[Saved entries]
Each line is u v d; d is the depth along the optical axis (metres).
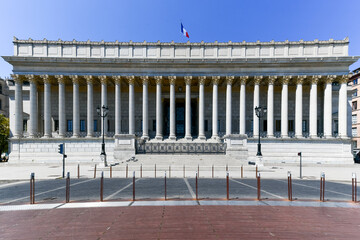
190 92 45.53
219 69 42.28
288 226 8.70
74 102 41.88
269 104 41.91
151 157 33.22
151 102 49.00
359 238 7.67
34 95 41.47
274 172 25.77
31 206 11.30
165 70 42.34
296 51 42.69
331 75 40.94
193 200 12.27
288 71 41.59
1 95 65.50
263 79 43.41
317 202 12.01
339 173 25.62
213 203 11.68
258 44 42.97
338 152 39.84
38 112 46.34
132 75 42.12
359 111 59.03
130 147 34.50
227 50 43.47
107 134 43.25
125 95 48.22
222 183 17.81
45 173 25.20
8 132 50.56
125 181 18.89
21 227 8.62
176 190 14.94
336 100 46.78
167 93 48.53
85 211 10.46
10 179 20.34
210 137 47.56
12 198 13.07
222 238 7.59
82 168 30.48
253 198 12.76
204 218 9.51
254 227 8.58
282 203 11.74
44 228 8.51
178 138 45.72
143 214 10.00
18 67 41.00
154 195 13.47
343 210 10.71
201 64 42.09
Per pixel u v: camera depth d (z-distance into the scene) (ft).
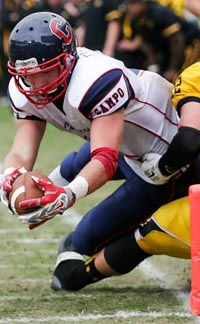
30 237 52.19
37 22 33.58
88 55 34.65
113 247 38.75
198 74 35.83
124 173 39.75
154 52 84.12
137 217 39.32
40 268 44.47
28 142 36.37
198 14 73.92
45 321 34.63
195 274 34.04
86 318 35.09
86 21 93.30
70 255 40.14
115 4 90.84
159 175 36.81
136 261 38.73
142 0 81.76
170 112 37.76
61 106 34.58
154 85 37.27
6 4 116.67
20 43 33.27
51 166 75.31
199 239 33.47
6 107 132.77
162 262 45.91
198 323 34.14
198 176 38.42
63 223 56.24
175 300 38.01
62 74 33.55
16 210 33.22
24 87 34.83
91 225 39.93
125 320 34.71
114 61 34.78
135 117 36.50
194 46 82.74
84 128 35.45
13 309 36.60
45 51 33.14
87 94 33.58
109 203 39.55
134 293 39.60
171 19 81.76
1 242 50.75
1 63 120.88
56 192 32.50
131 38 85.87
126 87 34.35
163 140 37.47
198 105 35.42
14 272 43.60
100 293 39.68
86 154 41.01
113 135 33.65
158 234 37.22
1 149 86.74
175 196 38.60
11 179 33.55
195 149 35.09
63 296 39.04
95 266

● **DIRECTIONS**
List every line from the entries above in which "depth" appears.

● **ANSWER SPACE**
Each line is u v d; d is the depth along the optical axis (metres).
Per pixel u v: camera depth d (z-distance into the scene) (ft).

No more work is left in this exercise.